**Supplied data**
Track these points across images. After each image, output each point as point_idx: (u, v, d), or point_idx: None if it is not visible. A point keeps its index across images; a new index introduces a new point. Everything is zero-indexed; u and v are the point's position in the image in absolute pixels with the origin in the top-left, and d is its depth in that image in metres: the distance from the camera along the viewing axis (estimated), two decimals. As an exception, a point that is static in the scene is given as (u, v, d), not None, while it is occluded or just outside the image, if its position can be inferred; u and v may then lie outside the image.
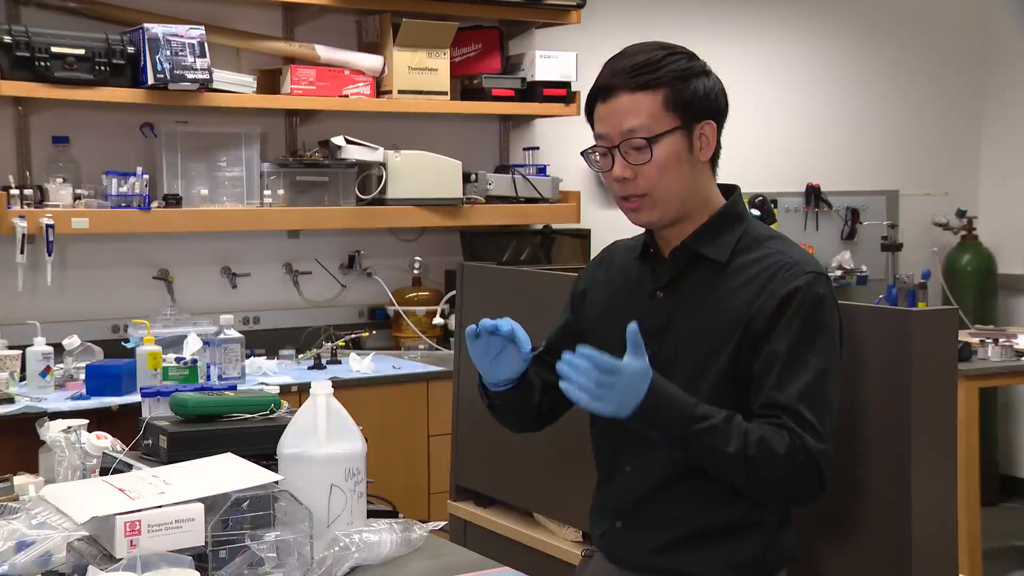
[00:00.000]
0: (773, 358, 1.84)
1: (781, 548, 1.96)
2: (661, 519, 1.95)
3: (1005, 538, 5.25)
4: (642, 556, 1.98)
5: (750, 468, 1.79)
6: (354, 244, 4.69)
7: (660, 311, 1.96)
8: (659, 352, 1.92)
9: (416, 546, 2.01)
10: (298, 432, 2.02)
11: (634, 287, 2.03)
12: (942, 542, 2.13)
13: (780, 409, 1.82)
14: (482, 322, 1.93)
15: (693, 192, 1.94)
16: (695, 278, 1.95)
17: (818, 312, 1.86)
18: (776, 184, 5.64)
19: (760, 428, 1.81)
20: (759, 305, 1.86)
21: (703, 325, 1.91)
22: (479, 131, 4.96)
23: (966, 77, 6.24)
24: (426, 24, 4.40)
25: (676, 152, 1.91)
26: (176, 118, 4.17)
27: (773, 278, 1.88)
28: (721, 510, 1.92)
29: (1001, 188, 6.19)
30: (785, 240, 1.98)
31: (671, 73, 1.90)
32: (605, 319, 2.05)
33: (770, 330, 1.85)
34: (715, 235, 1.95)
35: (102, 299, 4.22)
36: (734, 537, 1.92)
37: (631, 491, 1.98)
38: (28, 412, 3.33)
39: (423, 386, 4.12)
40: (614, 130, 1.91)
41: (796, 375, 1.83)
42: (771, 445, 1.78)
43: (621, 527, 2.01)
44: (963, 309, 5.63)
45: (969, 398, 4.22)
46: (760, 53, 5.60)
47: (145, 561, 1.65)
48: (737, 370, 1.88)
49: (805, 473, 1.81)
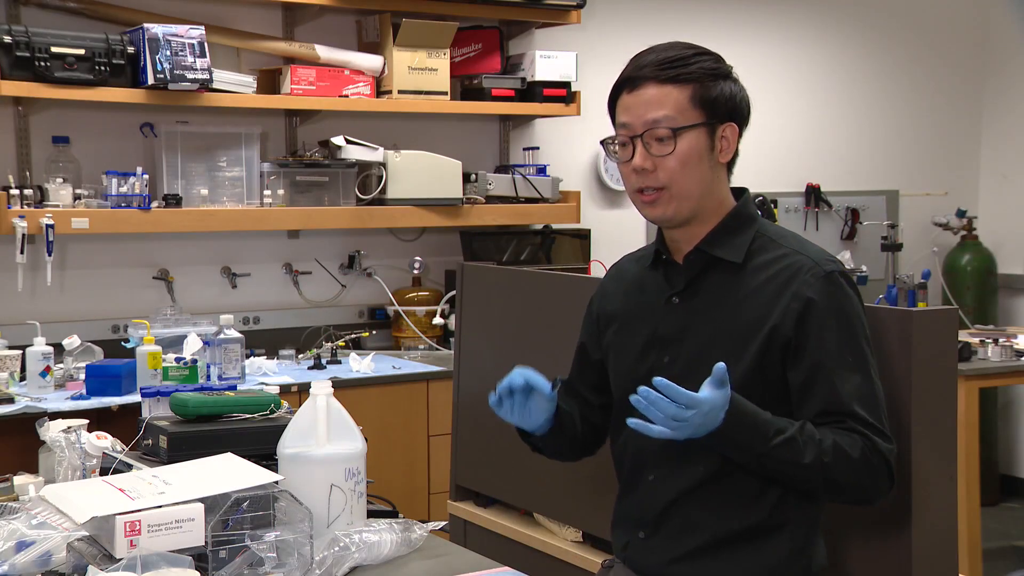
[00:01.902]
0: (817, 368, 1.84)
1: (809, 556, 1.93)
2: (684, 527, 1.94)
3: (1005, 538, 5.25)
4: (666, 565, 1.96)
5: (827, 475, 1.80)
6: (354, 244, 4.69)
7: (677, 316, 1.95)
8: (679, 357, 1.92)
9: (416, 546, 2.01)
10: (298, 432, 2.02)
11: (649, 294, 2.02)
12: (942, 542, 2.13)
13: (842, 416, 1.83)
14: (498, 387, 1.92)
15: (709, 193, 1.94)
16: (711, 282, 1.94)
17: (848, 310, 1.87)
18: (776, 184, 5.64)
19: (832, 433, 1.81)
20: (783, 309, 1.85)
21: (722, 329, 1.90)
22: (479, 131, 4.96)
23: (966, 77, 6.24)
24: (426, 24, 4.40)
25: (698, 148, 1.91)
26: (176, 118, 4.17)
27: (793, 279, 1.87)
28: (744, 516, 1.90)
29: (1001, 188, 6.19)
30: (798, 238, 1.98)
31: (700, 70, 1.91)
32: (623, 330, 2.04)
33: (804, 338, 1.84)
34: (729, 237, 1.94)
35: (102, 299, 4.22)
36: (758, 542, 1.90)
37: (654, 501, 1.97)
38: (28, 412, 3.33)
39: (423, 386, 4.12)
40: (638, 120, 1.91)
41: (845, 380, 1.83)
42: (846, 450, 1.80)
43: (644, 537, 2.00)
44: (963, 309, 5.64)
45: (969, 398, 4.22)
46: (760, 53, 5.60)
47: (145, 561, 1.65)
48: (764, 373, 1.87)
49: (879, 472, 1.84)
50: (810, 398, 1.85)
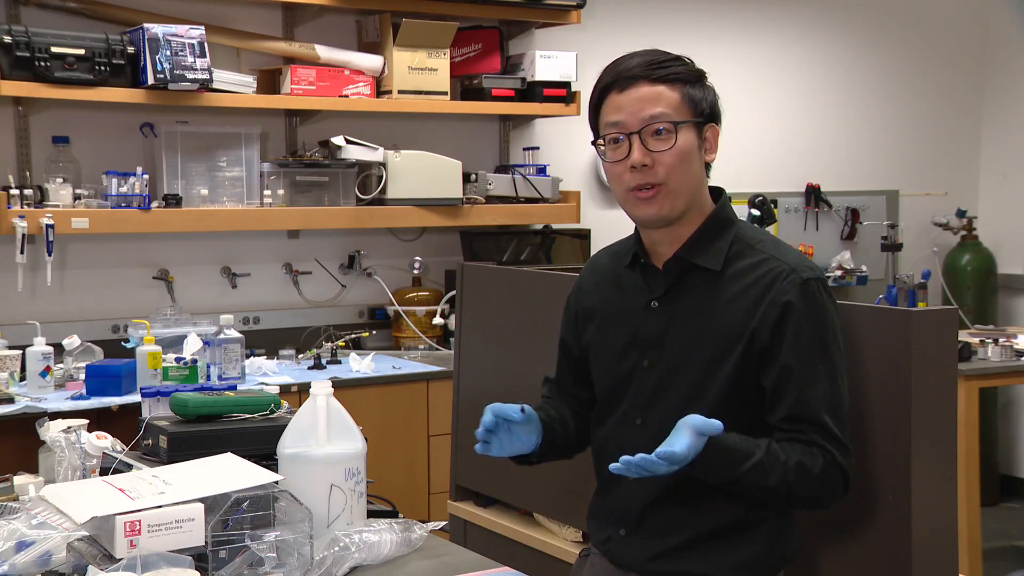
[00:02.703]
0: (787, 373, 1.87)
1: (784, 547, 1.98)
2: (666, 525, 1.96)
3: (1005, 538, 5.25)
4: (647, 561, 1.99)
5: (790, 492, 1.85)
6: (354, 244, 4.69)
7: (657, 321, 1.97)
8: (659, 362, 1.95)
9: (416, 546, 2.01)
10: (298, 432, 2.02)
11: (627, 296, 2.04)
12: (942, 542, 2.13)
13: (806, 423, 1.87)
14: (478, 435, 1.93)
15: (698, 191, 1.96)
16: (690, 287, 1.96)
17: (822, 318, 1.89)
18: (776, 184, 5.64)
19: (793, 451, 1.85)
20: (761, 316, 1.88)
21: (702, 335, 1.92)
22: (479, 131, 4.96)
23: (966, 77, 6.24)
24: (426, 24, 4.40)
25: (693, 145, 1.93)
26: (176, 118, 4.17)
27: (771, 286, 1.89)
28: (724, 511, 1.93)
29: (1001, 188, 6.19)
30: (776, 241, 2.00)
31: (686, 72, 1.95)
32: (603, 329, 2.06)
33: (777, 343, 1.87)
34: (707, 243, 1.96)
35: (102, 299, 4.22)
36: (738, 537, 1.94)
37: (635, 499, 1.99)
38: (28, 412, 3.33)
39: (423, 386, 4.12)
40: (633, 117, 1.91)
41: (813, 386, 1.86)
42: (808, 468, 1.85)
43: (625, 535, 2.02)
44: (963, 309, 5.64)
45: (969, 398, 4.23)
46: (760, 53, 5.60)
47: (145, 561, 1.65)
48: (742, 380, 1.89)
49: (836, 485, 1.89)
50: (779, 402, 1.88)
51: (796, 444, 1.86)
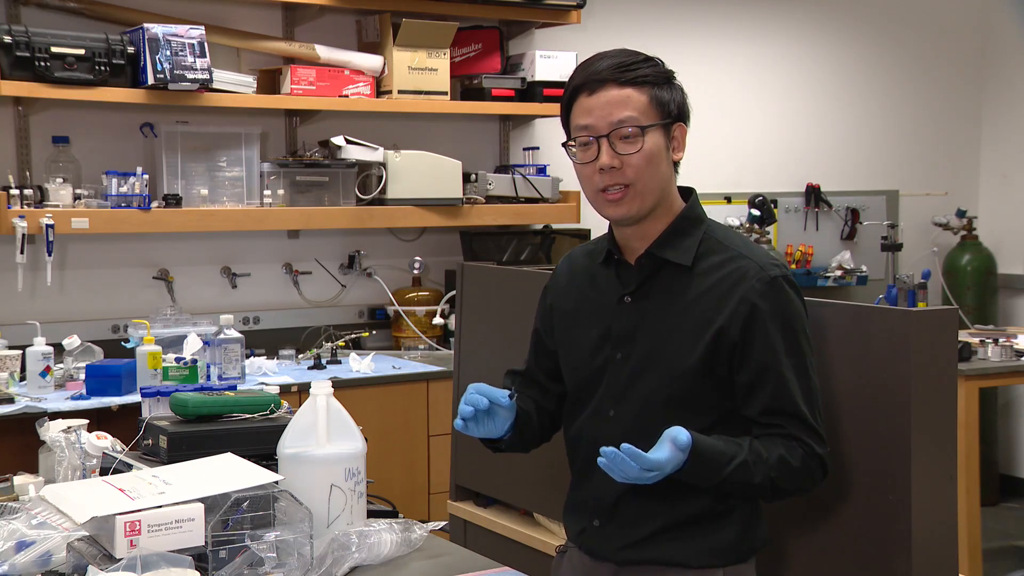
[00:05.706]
0: (762, 369, 1.93)
1: (755, 535, 2.04)
2: (638, 515, 2.01)
3: (1005, 538, 5.25)
4: (620, 550, 2.03)
5: (775, 487, 1.92)
6: (354, 244, 4.69)
7: (629, 316, 2.02)
8: (632, 355, 2.00)
9: (416, 546, 2.01)
10: (298, 432, 2.02)
11: (601, 292, 2.08)
12: (942, 542, 2.13)
13: (784, 416, 1.93)
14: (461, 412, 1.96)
15: (666, 190, 2.01)
16: (661, 283, 2.01)
17: (791, 314, 1.96)
18: (776, 184, 5.64)
19: (773, 445, 1.92)
20: (731, 312, 1.94)
21: (673, 328, 1.97)
22: (479, 131, 4.96)
23: (966, 77, 6.24)
24: (426, 24, 4.40)
25: (660, 146, 1.98)
26: (176, 118, 4.17)
27: (740, 283, 1.95)
28: (696, 500, 1.97)
29: (1001, 188, 6.19)
30: (745, 239, 2.07)
31: (654, 74, 1.99)
32: (576, 325, 2.11)
33: (749, 341, 1.93)
34: (678, 240, 2.01)
35: (102, 299, 4.22)
36: (711, 524, 1.99)
37: (608, 490, 2.02)
38: (28, 412, 3.33)
39: (423, 386, 4.12)
40: (602, 120, 1.96)
41: (788, 381, 1.93)
42: (788, 462, 1.92)
43: (599, 525, 2.06)
44: (963, 309, 5.64)
45: (969, 398, 4.23)
46: (760, 53, 5.60)
47: (145, 561, 1.65)
48: (712, 371, 1.95)
49: (815, 474, 1.95)
50: (756, 397, 1.94)
51: (776, 439, 1.93)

**The task**
Every line from the start of the material through the line containing "49: (805, 473, 1.81)" is needed exactly as written; the pictures are not.

**Answer for the task**
Track these points across images. After each image, output each point as point_idx: (u, v, d), or point_idx: None if it is not visible. A point keeps its index across images; a new index introduces a new point. Everything is zero-indexed; u and v are the point's position in the image in absolute pixels with the origin in the top-left, and d is its depth in that image in metres: the distance from the camera along the viewing axis (estimated), two decimals. As an exception, a point that is static in the scene is given as (u, v, d), not None, while it is occluded or just outside the image, if its position can be inferred; u and v may then lie outside the image.
[00:00.000]
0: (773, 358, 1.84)
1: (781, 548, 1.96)
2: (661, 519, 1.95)
3: (1005, 538, 5.25)
4: (642, 556, 1.98)
5: (750, 468, 1.79)
6: (354, 244, 4.69)
7: (660, 311, 1.96)
8: (659, 352, 1.92)
9: (416, 546, 2.01)
10: (298, 432, 2.02)
11: (634, 287, 2.03)
12: (942, 542, 2.13)
13: (780, 409, 1.82)
14: (482, 322, 1.93)
15: (693, 192, 1.94)
16: (695, 278, 1.95)
17: (818, 312, 1.86)
18: (776, 184, 5.64)
19: (760, 428, 1.81)
20: (759, 305, 1.86)
21: (703, 325, 1.91)
22: (479, 131, 4.96)
23: (966, 77, 6.24)
24: (426, 24, 4.40)
25: (676, 152, 1.91)
26: (176, 118, 4.17)
27: (773, 278, 1.88)
28: (721, 510, 1.92)
29: (1001, 188, 6.19)
30: (785, 240, 1.98)
31: (671, 73, 1.90)
32: (605, 319, 2.05)
33: (770, 330, 1.85)
34: (715, 235, 1.95)
35: (102, 299, 4.22)
36: (734, 537, 1.92)
37: (631, 491, 1.98)
38: (28, 412, 3.33)
39: (423, 386, 4.12)
40: (614, 130, 1.91)
41: (796, 375, 1.83)
42: (771, 445, 1.78)
43: (621, 527, 2.01)
44: (963, 309, 5.63)
45: (969, 398, 4.22)
46: (760, 53, 5.60)
47: (145, 561, 1.65)
48: (737, 370, 1.88)
49: (805, 473, 1.81)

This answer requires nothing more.